Dec 12 2007
Supero Followup
I just wanted to post a followup to my original supero post (which comes up first when you google “Supero Haskell”- neat).
First, I wanted to post a link to Neil Mitchell’s blog (the guy behind Supero), who, all egotism aside, really should be the first link google returns (I should be the second). He has some interesting follow up benchmarks to report.
Second, I’d like to explain why I think this is interesting, as a response to Robert’s comment. It’s not that this idea is new in any deep sense. It’s not. What’s new is the extent to which this optimization can be applied- indeed, one the main areas of research on supero is when to stop applying it. All compilers do this, to a greater or lesser extent. Constant folding is an example of this, as is strength reduction, dead code elimination, etc. To be honest, I hadn’t heard of the super-compilation stuff before. But applying it to a “real” language, like C++ or Java or Ruby or Ocaml, strikes me as being exceedingly difficult. To flip the question back- “it’s been done before, years ago- so why isn’t everyone doing it?” Companies like IBM and Sun and Microsoft and Intel have invested man-millenia in their compilers, with literally billions of dollars hanging on who can make the benchmarks go faster, why haven’t they implemented this?
The answer is, I think, because it’s really effin hard, in everything except the trivial cases (or in Haskell) to know when you can safely apply it. When a function doesn’t subtly depend upon global state, or i/o, or something.
Which brings to another thing- the people claiming that “wc can be made 8 times faster with mmap!” Um, maybe, yeah (then again, maybe not). But not without hundreds of lines of code, and completely obscuring what you’re doing. You could probably make it faster yet if you wrote it in hand-tuned assembly language. What’s amazing about this is that the Haskell side is one line of code. Which is simple enough that you could probably guess what it did even if you didn’t know Haskell.
As a geneneral rule, what we need out of a programming language performance-wise, is simply performance that doesn’t suck, that can be acheived easily. Programmer cycles are way more expensive than CPU cycles these days. And there is a performance advantage to the code being so simple it’s obviously correct- what other optimizations are possible with all of those hundreds of lines of code the Haskell programmer didn’t have to write? With a benchmark as simple wc, probably not many. For any sort of more complicated program, the possibilities just open up.
I wrote, in a follow-on comment to my Popularity: 4% [?]
Your mark-up is broke.
This is pretty cool that it’s being applied so widely, but I kinda expected this out of functional languages. So much is known at compile-time that I’d expect huge gains — in fact, I guess I was implicitly thinking that this was happening in OCaml, which is part of the reason it’s so speedy.
No. Ocaml actually isn’t that good at optimization.
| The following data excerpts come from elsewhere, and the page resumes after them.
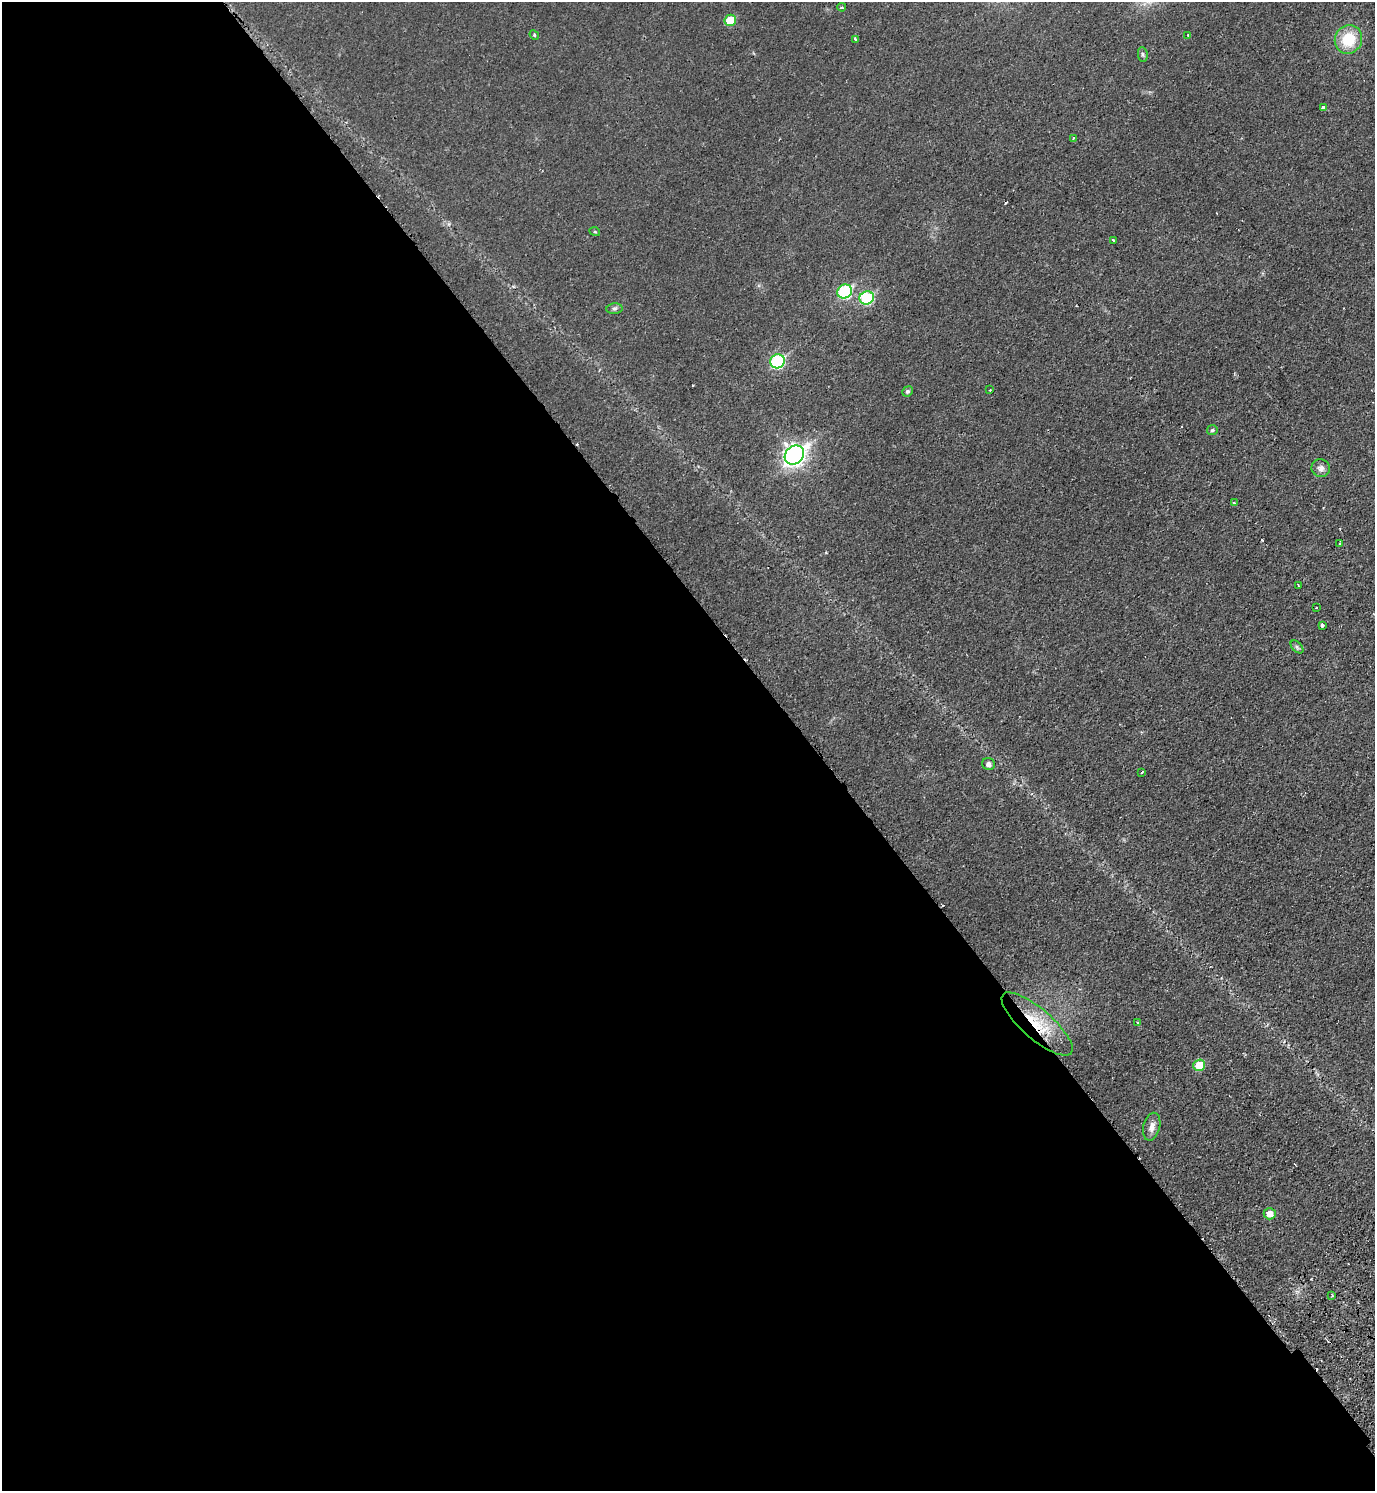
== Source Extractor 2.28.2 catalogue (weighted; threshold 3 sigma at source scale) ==
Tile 9 of 4 x 4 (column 1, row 3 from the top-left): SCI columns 204-1576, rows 1540-3028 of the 6038 x 6054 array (HDU 1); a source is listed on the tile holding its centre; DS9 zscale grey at full resolution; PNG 1377 x 1493 px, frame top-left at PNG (2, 2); each listed source drawn as its Kron ellipse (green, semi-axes under 4 px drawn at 4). Shown black and unused: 59% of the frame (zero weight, under 2 of 3 exposures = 3% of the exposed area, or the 3 px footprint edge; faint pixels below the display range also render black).
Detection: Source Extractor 2.28.2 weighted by HDU 2 'WHT'; one run over the whole footprint, this tile lists its part. Background 0.0233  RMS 0.0048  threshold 0.0216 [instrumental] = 3 sigma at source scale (4.5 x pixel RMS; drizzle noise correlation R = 1.50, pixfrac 1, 0.05/0.05 arcsec/px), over >= 5 px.
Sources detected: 40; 6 cosmic-ray / hot-pixel residue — neither listed nor drawn; the other 34 listed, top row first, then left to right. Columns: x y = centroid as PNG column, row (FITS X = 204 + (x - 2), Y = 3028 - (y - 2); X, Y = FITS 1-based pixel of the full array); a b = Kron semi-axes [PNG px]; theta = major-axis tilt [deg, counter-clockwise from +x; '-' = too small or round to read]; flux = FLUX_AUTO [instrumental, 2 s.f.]
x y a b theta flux
842 7 4 3 - 0.76
730 20 6 5 - 12
534 35 5 4 - 0.61
1188 35 3 2 - 0.34
856 39 4 3 - 1.9
1348 39 14 13 - 16
1143 54 8 5 -83 0.95
1323 107 4 3 - 1.4
1074 138 4 3 - 0.62
595 232 5 3 - 0.48
1113 240 3 2 - 0.89
845 291 7 7 - 46
867 298 7 6 - 37
614 309 8 5 6 1.1
777 361 7 7 - 53
990 390 2 2 - 0.36
907 391 5 5 - 1.1
1212 430 5 5 - 0.91
794 455 10 8 39 250
1321 468 9 9 - 2.6
1234 503 3 3 - 0.82
1340 543 3 3 - 0.6
1298 585 3 2 - 0.81
1316 607 3 2 - 0.52
1322 625 4 3 - 1.9
1297 647 8 4 -46 1.1
988 764 6 6 - 1.8
1142 772 3 3 - 0.87
1138 1023 3 3 - 0.57
1037 1024 45 15 -41 21
1199 1065 6 5 - 13
1152 1127 14 8 76 3.5
1270 1214 6 5 - 4.8
1332 1296 3 2 - 0.68
Overlapping masked pixels (flux is a lower limit): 1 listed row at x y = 1037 1024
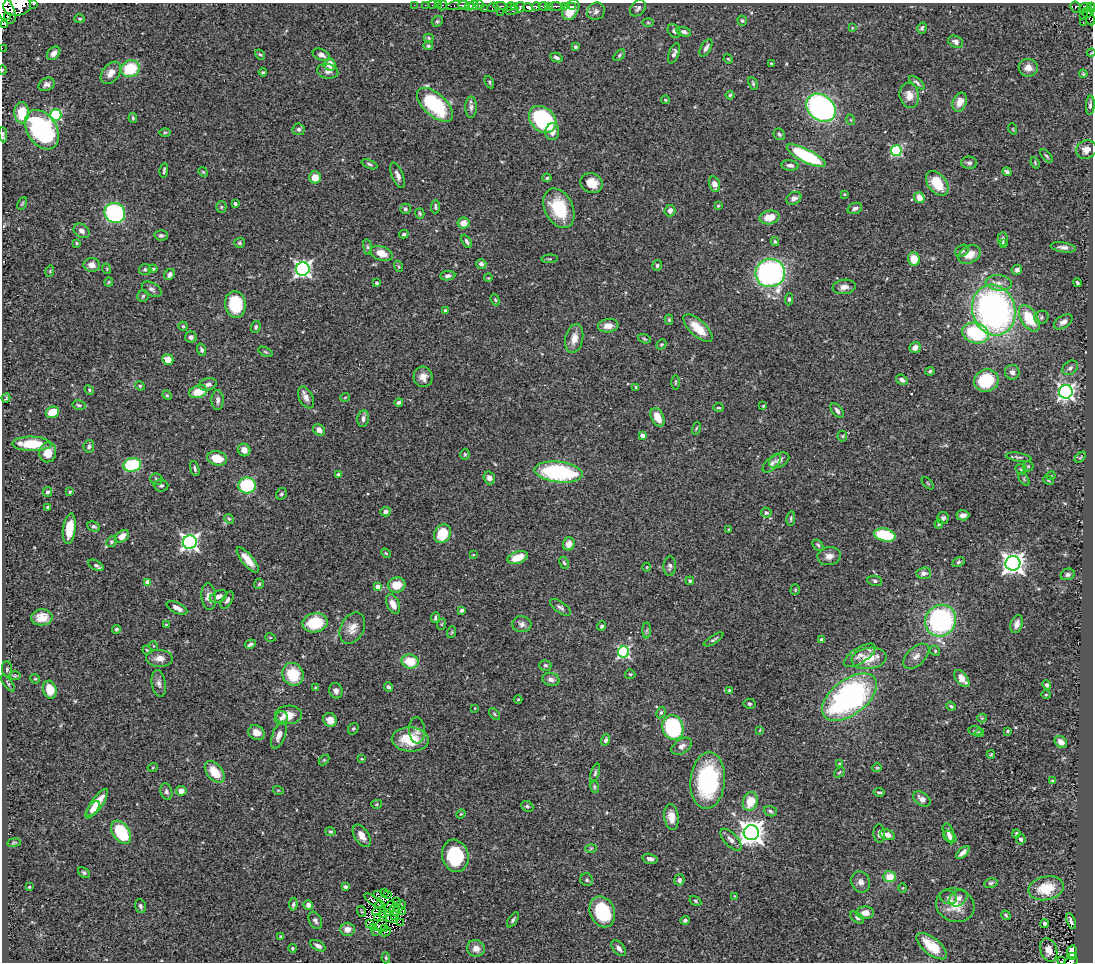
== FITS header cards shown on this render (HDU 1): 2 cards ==
NAXIS1  =                 1091
NAXIS2  =                  960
I mean, it does the simple things- peephole optimization, inlining, a few others- and it has an excellent garbage collector (even for ML languages), and as a language it allows you to write non-stupid code. But compare even to GCC 2.94, it’s doesn’t optimize that much (let alone comparing it to GCC 4). Also, it helps that modern CPUs are surprisingly good at “optimizing” less than optimal code.
The dirty little secret of the “popular” languages are that optimization doesn’t help you much. Something I forgot to mention is Proebstring’s Law: that increases in compiler optimization double program speed every 18 years. That’s compared to the common misquoting of Moore’s law that has CPU speed doubling every 18 months.
And I think Proebstring’s law misrepresents the situation, to the benefit of making the optimization improvements look better that they really are. The justification for Proebstring’s law is that after 36 years of progress, programs are about 4x faster. But the vast bulk of that improvement was the low hanging fruit- a small selection of “simple” optimizations- peephole optimizers, register allocation, strength reduction, inlining- gives an easy 2x speed improvement, and were well known 36 years ago (1971). Which means over the last 36 years, compilers have only doubled the performance of programs- or about a 2% gain per year.
Parenthetically, this is why Ocaml can still be “speedy” and not have complicated, expensive optimizations- the complicated, expensive optimizations simply don’t buy you that much. It does the simple optimizations which net a lot of performance gain for (comparatively) little pain, but doesn’t bother with the optimizations which are lots of pain for little gain.
Then wham- out of left field comes a grad student and an optimization speeding code up by 10% to three fold. That’s like 5 years to 55 years worth of compiler optimization development at current rates, all at one shot. And he’s not done- there are probably (almost certainly) improvements to that to be made.
An interesting set of slides on Proebstring’s law and the future of optimization research is here.
His conclusion there is, I think, fundamentally pessimistic- basically that we’ve hit the point of diminishing returns (at least for popular languages like C++, Fortran, and Java), and that the future of compiler optimizations is going to focus on a small segment of special users- High Performance Computing- and leave everyone else out to dry.
Which is yet another interesting aspect of Supero- he’s not focusing on “high dollar value” customers. I mean, his basic benchmark is word count. That’s about as plebian as it gets.